:: WHAT YOU NEED TO DO ::
Reproduce the lines below, replacing "Hauptgruppe" with "Mitgliedergruppe" and leaving everything else unchanged.

:: PROVIDED RECORDS ::
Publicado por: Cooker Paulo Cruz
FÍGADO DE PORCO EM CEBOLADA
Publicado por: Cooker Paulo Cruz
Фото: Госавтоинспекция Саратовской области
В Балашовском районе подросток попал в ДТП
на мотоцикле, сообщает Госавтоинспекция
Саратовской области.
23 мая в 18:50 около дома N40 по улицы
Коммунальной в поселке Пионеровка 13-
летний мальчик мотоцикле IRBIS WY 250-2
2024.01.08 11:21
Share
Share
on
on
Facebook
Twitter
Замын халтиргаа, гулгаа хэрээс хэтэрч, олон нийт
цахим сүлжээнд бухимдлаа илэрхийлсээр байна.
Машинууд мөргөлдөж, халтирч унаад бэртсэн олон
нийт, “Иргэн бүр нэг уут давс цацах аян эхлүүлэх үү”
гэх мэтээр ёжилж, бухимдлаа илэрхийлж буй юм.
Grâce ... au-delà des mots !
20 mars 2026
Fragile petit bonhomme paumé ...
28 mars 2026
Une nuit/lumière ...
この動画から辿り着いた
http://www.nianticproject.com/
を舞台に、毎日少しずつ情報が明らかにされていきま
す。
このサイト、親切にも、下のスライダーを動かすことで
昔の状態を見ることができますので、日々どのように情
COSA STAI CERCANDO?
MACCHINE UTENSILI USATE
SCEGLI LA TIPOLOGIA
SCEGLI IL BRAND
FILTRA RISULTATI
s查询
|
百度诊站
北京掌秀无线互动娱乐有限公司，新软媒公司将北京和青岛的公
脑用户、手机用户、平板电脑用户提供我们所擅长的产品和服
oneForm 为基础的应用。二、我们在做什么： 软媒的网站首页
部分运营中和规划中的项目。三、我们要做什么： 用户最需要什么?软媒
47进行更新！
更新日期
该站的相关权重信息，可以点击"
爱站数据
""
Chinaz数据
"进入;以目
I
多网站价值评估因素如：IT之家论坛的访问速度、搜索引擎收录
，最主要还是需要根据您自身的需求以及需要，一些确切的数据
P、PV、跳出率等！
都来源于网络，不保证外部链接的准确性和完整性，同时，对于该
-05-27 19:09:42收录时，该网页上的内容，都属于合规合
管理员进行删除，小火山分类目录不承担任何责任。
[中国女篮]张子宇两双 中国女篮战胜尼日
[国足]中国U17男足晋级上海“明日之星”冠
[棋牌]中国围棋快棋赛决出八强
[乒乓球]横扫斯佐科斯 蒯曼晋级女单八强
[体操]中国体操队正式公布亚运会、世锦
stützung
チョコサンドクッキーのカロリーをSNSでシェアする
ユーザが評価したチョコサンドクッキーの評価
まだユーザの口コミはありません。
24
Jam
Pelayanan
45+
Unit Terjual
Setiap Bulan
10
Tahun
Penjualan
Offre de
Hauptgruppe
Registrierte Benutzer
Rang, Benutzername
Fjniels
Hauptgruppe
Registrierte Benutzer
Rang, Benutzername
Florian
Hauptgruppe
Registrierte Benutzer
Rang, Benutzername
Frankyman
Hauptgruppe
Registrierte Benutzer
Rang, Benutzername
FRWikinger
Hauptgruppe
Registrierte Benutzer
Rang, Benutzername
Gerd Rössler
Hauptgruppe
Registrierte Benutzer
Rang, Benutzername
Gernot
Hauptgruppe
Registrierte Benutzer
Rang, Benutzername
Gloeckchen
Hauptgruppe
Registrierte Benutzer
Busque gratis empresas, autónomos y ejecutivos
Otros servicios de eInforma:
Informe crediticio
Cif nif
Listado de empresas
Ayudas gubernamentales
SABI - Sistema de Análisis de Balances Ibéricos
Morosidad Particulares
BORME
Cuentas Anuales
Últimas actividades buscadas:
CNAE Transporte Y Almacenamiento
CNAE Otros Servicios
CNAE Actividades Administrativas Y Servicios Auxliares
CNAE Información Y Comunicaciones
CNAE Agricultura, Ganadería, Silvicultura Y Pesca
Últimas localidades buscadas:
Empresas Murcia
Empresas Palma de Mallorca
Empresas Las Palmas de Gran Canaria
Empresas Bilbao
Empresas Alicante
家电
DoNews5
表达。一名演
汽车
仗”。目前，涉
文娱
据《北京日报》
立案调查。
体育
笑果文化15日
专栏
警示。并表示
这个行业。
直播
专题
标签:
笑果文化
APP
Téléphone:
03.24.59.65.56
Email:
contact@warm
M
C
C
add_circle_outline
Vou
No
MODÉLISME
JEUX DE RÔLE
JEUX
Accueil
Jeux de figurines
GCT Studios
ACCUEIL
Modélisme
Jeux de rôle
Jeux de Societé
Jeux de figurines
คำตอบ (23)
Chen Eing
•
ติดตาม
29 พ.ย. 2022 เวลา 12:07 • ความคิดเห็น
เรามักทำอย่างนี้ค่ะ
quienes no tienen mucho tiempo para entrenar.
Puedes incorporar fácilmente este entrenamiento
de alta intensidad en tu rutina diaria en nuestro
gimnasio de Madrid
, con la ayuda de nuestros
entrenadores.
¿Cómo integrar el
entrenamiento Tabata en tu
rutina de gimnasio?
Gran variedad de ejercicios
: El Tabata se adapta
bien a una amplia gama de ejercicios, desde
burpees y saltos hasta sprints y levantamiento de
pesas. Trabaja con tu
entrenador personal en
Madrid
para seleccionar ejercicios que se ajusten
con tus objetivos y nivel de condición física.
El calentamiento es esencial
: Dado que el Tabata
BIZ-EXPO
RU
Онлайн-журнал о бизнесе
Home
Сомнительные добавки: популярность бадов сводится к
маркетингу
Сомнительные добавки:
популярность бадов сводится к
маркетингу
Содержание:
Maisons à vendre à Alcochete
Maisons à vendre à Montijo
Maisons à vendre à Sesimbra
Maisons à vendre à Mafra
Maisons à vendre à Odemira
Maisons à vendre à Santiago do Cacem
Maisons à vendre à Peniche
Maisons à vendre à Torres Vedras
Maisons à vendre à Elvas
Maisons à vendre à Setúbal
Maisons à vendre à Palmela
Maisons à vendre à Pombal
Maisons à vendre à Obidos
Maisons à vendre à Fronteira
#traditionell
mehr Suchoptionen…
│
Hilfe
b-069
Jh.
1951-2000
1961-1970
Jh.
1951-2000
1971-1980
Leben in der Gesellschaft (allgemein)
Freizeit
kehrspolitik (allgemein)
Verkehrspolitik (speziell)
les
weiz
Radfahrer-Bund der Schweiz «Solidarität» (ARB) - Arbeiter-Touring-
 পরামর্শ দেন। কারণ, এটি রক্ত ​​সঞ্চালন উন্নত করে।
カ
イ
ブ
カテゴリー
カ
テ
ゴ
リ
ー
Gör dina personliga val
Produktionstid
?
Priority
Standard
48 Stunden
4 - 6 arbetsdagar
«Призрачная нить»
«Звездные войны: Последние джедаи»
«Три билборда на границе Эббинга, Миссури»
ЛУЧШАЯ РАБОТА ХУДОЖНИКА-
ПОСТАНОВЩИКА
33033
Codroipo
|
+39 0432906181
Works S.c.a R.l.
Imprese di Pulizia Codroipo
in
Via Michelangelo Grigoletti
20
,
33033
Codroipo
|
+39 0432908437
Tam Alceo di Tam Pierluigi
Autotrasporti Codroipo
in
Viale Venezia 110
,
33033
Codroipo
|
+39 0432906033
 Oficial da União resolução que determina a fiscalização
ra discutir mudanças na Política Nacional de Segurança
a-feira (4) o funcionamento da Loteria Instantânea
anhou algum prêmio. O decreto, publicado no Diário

:: TASK OUTPUT ::
Publicado por: Cooker Paulo Cruz
FÍGADO DE PORCO EM CEBOLADA
Publicado por: Cooker Paulo Cruz
Фото: Госавтоинспекция Саратовской области
В Балашовском районе подросток попал в ДТП
на мотоцикле, сообщает Госавтоинспекция
Саратовской области.
23 мая в 18:50 около дома N40 по улицы
Коммунальной в поселке Пионеровка 13-
летний мальчик мотоцикле IRBIS WY 250-2
2024.01.08 11:21
Share
Share
on
on
Facebook
Twitter
Замын халтиргаа, гулгаа хэрээс хэтэрч, олон нийт
цахим сүлжээнд бухимдлаа илэрхийлсээр байна.
Машинууд мөргөлдөж, халтирч унаад бэртсэн олон
нийт, “Иргэн бүр нэг уут давс цацах аян эхлүүлэх үү”
гэх мэтээр ёжилж, бухимдлаа илэрхийлж буй юм.
Grâce ... au-delà des mots !
20 mars 2026
Fragile petit bonhomme paumé ...
28 mars 2026
Une nuit/lumière ...
この動画から辿り着いた
http://www.nianticproject.com/
を舞台に、毎日少しずつ情報が明らかにされていきま
す。
このサイト、親切にも、下のスライダーを動かすことで
昔の状態を見ることができますので、日々どのように情
COSA STAI CERCANDO?
MACCHINE UTENSILI USATE
SCEGLI LA TIPOLOGIA
SCEGLI IL BRAND
FILTRA RISULTATI
s查询
|
百度诊站
北京掌秀无线互动娱乐有限公司，新软媒公司将北京和青岛的公
脑用户、手机用户、平板电脑用户提供我们所擅长的产品和服
oneForm 为基础的应用。二、我们在做什么： 软媒的网站首页
部分运营中和规划中的项目。三、我们要做什么： 用户最需要什么?软媒
47进行更新！
更新日期
该站的相关权重信息，可以点击"
爱站数据
""
Chinaz数据
"进入;以目
I
多网站价值评估因素如：IT之家论坛的访问速度、搜索引擎收录
，最主要还是需要根据您自身的需求以及需要，一些确切的数据
P、PV、跳出率等！
都来源于网络，不保证外部链接的准确性和完整性，同时，对于该
-05-27 19:09:42收录时，该网页上的内容，都属于合规合
管理员进行删除，小火山分类目录不承担任何责任。
[中国女篮]张子宇两双 中国女篮战胜尼日
[国足]中国U17男足晋级上海“明日之星”冠
[棋牌]中国围棋快棋赛决出八强
[乒乓球]横扫斯佐科斯 蒯曼晋级女单八强
[体操]中国体操队正式公布亚运会、世锦
stützung
チョコサンドクッキーのカロリーをSNSでシェアする
ユーザが評価したチョコサンドクッキーの評価
まだユーザの口コミはありません。
24
Jam
Pelayanan
45+
Unit Terjual
Setiap Bulan
10
Tahun
Penjualan
Offre de
Mitgliedergruppe
Registrierte Benutzer
Rang, Benutzername
Fjniels
Mitgliedergruppe
Registrierte Benutzer
Rang, Benutzername
Florian
Mitgliedergruppe
Registrierte Benutzer
Rang, Benutzername
Frankyman
Mitgliedergruppe
Registrierte Benutzer
Rang, Benutzername
FRWikinger
Mitgliedergruppe
Registrierte Benutzer
Rang, Benutzername
Gerd Rössler
Mitgliedergruppe
Registrierte Benutzer
Rang, Benutzername
Gernot
Mitgliedergruppe
Registrierte Benutzer
Rang, Benutzername
Gloeckchen
Mitgliedergruppe
Registrierte Benutzer
Busque gratis empresas, autónomos y ejecutivos
Otros servicios de eInforma:
Informe crediticio
Cif nif
Listado de empresas
Ayudas gubernamentales
SABI - Sistema de Análisis de Balances Ibéricos
Morosidad Particulares
BORME
Cuentas Anuales
Últimas actividades buscadas:
CNAE Transporte Y Almacenamiento
CNAE Otros Servicios
CNAE Actividades Administrativas Y Servicios Auxliares
CNAE Información Y Comunicaciones
CNAE Agricultura, Ganadería, Silvicultura Y Pesca
Últimas localidades buscadas:
Empresas Murcia
Empresas Palma de Mallorca
Empresas Las Palmas de Gran Canaria
Empresas Bilbao
Empresas Alicante
家电
DoNews5
表达。一名演
汽车
仗”。目前，涉
文娱
据《北京日报》
立案调查。
体育
笑果文化15日
专栏
警示。并表示
这个行业。
直播
专题
标签:
笑果文化
APP
Téléphone:
03.24.59.65.56
Email:
contact@warm
M
C
C
add_circle_outline
Vou
No
MODÉLISME
JEUX DE RÔLE
JEUX
Accueil
Jeux de figurines
GCT Studios
ACCUEIL
Modélisme
Jeux de rôle
Jeux de Societé
Jeux de figurines
คำตอบ (23)
Chen Eing
•
ติดตาม
29 พ.ย. 2022 เวลา 12:07 • ความคิดเห็น
เรามักทำอย่างนี้ค่ะ
quienes no tienen mucho tiempo para entrenar.
Puedes incorporar fácilmente este entrenamiento
de alta intensidad en tu rutina diaria en nuestro
gimnasio de Madrid
, con la ayuda de nuestros
entrenadores.
¿Cómo integrar el
entrenamiento Tabata en tu
rutina de gimnasio?
Gran variedad de ejercicios
: El Tabata se adapta
bien a una amplia gama de ejercicios, desde
burpees y saltos hasta sprints y levantamiento de
pesas. Trabaja con tu
entrenador personal en
Madrid
para seleccionar ejercicios que se ajusten
con tus objetivos y nivel de condición física.
El calentamiento es esencial
: Dado que el Tabata
BIZ-EXPO
RU
Онлайн-журнал о бизнесе
Home
Сомнительные добавки: популярность бадов сводится к
маркетингу
Сомнительные добавки:
популярность бадов сводится к
маркетингу
Содержание:
Maisons à vendre à Alcochete
Maisons à vendre à Montijo
Maisons à vendre à Sesimbra
Maisons à vendre à Mafra
Maisons à vendre à Odemira
Maisons à vendre à Santiago do Cacem
Maisons à vendre à Peniche
Maisons à vendre à Torres Vedras
Maisons à vendre à Elvas
Maisons à vendre à Setúbal
Maisons à vendre à Palmela
Maisons à vendre à Pombal
Maisons à vendre à Obidos
Maisons à vendre à Fronteira
#traditionell
mehr Suchoptionen…
│
Hilfe
b-069
Jh.
1951-2000
1961-1970
Jh.
1951-2000
1971-1980
Leben in der Gesellschaft (allgemein)
Freizeit
kehrspolitik (allgemein)
Verkehrspolitik (speziell)
les
weiz
Radfahrer-Bund der Schweiz «Solidarität» (ARB) - Arbeiter-Touring-
 পরামর্শ দেন। কারণ, এটি রক্ত ​​সঞ্চালন উন্নত করে।
カ
イ
ブ
カテゴリー
カ
テ
ゴ
リ
ー
Gör dina personliga val
Produktionstid
?
Priority
Standard
48 Stunden
4 - 6 arbetsdagar
«Призрачная нить»
«Звездные войны: Последние джедаи»
«Три билборда на границе Эббинга, Миссури»
ЛУЧШАЯ РАБОТА ХУДОЖНИКА-
ПОСТАНОВЩИКА
33033
Codroipo
|
+39 0432906181
Works S.c.a R.l.
Imprese di Pulizia Codroipo
in
Via Michelangelo Grigoletti
20
,
33033
Codroipo
|
+39 0432908437
Tam Alceo di Tam Pierluigi
Autotrasporti Codroipo
in
Viale Venezia 110
,
33033
Codroipo
|
+39 0432906033
 Oficial da União resolução que determina a fiscalização
ra discutir mudanças na Política Nacional de Segurança
a-feira (4) o funcionamento da Loteria Instantânea
anhou algum prêmio. O decreto, publicado no Diário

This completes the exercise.